# Task directions:
Copy out the entries word for word from the line containing "genus: Anemone" up to and including the line containing "collection date: 1908-03-05/1908-03-11".

------------------------------------------------------------------------

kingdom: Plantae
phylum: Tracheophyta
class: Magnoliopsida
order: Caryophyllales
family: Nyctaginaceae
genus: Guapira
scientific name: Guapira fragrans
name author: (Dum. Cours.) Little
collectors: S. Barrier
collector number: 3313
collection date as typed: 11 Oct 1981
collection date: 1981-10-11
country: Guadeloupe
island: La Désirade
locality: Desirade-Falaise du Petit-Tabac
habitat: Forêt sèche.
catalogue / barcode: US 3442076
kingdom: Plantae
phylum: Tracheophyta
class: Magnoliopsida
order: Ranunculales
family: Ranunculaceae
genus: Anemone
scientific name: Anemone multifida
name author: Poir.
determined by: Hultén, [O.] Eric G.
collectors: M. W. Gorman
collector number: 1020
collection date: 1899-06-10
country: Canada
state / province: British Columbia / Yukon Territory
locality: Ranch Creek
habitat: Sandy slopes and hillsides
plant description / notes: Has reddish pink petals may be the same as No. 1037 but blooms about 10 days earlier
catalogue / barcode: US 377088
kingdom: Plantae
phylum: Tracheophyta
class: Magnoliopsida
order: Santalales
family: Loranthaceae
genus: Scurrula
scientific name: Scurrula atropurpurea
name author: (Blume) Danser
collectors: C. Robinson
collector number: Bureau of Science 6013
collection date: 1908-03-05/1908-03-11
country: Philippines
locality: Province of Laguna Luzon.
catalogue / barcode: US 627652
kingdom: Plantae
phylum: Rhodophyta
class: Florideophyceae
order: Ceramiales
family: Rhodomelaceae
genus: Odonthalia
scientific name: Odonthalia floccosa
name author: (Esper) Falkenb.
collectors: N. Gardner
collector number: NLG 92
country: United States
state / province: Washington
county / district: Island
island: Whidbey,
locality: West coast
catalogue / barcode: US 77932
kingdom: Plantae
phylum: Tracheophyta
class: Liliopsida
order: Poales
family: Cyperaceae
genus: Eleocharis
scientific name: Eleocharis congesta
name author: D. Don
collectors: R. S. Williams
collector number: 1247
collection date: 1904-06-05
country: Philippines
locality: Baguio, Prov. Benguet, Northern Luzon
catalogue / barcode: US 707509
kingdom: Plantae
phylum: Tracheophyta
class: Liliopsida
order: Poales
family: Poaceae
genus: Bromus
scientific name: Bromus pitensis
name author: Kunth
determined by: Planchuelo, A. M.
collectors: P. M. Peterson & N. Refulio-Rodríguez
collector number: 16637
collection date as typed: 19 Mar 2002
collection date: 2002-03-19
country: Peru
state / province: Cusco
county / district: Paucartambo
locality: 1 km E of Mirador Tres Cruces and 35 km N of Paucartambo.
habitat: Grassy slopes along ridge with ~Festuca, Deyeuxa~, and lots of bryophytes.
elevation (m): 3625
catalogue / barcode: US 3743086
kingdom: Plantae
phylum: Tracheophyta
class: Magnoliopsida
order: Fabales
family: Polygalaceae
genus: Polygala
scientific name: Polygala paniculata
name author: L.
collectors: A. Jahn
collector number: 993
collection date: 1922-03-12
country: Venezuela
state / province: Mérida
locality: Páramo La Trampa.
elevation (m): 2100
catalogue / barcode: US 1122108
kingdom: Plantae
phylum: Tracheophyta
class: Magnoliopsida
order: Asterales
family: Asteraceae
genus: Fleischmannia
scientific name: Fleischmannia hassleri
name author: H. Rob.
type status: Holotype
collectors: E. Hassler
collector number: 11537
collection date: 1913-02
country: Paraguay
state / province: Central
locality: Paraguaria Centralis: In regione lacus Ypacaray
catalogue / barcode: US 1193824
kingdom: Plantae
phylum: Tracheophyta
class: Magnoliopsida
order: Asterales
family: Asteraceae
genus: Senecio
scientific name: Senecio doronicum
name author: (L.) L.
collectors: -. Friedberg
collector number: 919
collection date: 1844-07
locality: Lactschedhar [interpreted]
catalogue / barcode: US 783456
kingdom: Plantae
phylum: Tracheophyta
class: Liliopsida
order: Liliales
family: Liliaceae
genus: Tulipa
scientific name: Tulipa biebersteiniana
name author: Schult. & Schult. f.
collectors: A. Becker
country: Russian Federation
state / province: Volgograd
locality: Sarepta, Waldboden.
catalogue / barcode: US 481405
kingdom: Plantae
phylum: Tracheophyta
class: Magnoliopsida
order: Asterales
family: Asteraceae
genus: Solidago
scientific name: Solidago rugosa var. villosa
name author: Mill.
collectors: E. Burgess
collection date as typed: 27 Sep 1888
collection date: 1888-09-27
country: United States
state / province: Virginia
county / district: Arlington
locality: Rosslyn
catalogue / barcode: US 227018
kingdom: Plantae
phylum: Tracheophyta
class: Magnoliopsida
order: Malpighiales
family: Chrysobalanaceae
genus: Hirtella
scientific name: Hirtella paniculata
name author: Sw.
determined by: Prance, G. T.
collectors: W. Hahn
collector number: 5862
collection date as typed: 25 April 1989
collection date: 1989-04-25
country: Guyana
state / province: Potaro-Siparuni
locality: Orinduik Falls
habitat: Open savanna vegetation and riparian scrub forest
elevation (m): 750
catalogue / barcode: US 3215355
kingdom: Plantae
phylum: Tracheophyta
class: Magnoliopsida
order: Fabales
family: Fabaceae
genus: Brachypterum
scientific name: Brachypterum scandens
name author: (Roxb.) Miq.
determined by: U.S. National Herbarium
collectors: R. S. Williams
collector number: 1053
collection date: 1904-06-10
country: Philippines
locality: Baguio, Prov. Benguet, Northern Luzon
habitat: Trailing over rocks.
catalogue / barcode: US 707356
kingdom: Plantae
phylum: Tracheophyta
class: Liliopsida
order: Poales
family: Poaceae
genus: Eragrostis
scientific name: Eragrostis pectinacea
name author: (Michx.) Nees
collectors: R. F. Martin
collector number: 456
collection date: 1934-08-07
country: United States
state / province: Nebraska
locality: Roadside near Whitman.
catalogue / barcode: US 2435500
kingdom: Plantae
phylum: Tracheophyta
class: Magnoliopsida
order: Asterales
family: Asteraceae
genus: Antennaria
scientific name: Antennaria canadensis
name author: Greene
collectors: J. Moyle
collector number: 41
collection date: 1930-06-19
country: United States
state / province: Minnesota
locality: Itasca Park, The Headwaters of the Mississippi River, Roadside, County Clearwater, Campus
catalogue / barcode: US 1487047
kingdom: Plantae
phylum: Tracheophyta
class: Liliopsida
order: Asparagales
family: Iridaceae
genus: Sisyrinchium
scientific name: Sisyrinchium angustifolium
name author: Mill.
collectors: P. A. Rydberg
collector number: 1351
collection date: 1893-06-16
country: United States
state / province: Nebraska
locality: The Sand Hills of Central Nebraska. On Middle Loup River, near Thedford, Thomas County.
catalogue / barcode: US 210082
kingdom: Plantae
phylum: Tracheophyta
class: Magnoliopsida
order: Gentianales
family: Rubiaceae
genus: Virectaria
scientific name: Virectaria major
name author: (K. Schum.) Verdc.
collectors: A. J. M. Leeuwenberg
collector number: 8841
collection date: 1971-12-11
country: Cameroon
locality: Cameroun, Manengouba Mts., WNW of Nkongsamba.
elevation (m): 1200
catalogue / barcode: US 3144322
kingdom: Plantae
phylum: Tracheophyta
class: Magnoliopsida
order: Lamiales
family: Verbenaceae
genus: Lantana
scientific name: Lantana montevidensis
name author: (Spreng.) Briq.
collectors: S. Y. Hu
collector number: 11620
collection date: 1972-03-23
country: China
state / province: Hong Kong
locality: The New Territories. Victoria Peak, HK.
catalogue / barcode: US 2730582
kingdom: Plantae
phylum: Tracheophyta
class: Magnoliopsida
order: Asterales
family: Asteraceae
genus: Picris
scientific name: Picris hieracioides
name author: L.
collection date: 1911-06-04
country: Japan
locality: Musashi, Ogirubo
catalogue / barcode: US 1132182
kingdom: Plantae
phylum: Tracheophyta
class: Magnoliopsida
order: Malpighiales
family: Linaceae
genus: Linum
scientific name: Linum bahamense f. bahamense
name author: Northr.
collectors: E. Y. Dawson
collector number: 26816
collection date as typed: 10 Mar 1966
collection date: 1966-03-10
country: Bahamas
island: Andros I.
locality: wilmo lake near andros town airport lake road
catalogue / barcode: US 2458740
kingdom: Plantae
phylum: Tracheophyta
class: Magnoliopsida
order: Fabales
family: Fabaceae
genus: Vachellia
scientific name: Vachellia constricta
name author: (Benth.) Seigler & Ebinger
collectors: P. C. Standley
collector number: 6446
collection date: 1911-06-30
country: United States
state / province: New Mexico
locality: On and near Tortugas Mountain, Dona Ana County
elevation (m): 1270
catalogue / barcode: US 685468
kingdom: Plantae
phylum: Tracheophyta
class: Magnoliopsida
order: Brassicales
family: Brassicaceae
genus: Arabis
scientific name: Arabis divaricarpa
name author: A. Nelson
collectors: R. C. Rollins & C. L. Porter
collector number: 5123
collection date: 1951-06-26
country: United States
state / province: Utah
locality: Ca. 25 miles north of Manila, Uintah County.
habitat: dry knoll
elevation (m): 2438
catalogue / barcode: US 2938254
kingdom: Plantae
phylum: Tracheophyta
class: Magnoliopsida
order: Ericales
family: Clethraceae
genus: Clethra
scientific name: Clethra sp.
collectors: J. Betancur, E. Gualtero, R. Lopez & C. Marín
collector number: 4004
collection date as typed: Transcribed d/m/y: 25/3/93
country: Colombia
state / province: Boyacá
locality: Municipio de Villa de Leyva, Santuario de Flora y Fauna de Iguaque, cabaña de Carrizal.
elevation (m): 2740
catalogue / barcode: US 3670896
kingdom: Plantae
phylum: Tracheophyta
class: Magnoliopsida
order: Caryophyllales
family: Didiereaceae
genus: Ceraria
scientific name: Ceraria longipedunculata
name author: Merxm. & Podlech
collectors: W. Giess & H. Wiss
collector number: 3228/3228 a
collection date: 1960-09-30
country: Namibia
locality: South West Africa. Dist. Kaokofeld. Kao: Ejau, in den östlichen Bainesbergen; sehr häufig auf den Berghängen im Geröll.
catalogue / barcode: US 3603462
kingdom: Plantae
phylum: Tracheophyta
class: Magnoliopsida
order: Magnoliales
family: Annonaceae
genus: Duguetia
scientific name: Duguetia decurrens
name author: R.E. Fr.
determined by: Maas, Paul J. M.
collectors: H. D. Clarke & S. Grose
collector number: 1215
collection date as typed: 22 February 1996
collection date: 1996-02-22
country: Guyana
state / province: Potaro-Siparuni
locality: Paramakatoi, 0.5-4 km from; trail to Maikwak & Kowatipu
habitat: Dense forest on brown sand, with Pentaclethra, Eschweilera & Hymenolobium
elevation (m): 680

------------------------------------------------------------------------

# Result of this task:
genus: Anemone
scientific name: Anemone multifida
name author: Poir.
determined by: Hultén, [O.] Eric G.
collectors: M. W. Gorman
collector number: 1020
collection date: 1899-06-10
country: Canada
state / province: British Columbia / Yukon Territory
locality: Ranch Creek
habitat: Sandy slopes and hillsides
plant description / notes: Has reddish pink petals may be the same as No. 1037 but blooms about 10 days earlier
catalogue / barcode: US 377088
kingdom: Plantae
phylum: Tracheophyta
class: Magnoliopsida
order: Santalales
family: Loranthaceae
genus: Scurrula
scientific name: Scurrula atropurpurea
name author: (Blume) Danser
collectors: C. Robinson
collector number: Bureau of Science 6013
collection date: 1908-03-05/1908-03-11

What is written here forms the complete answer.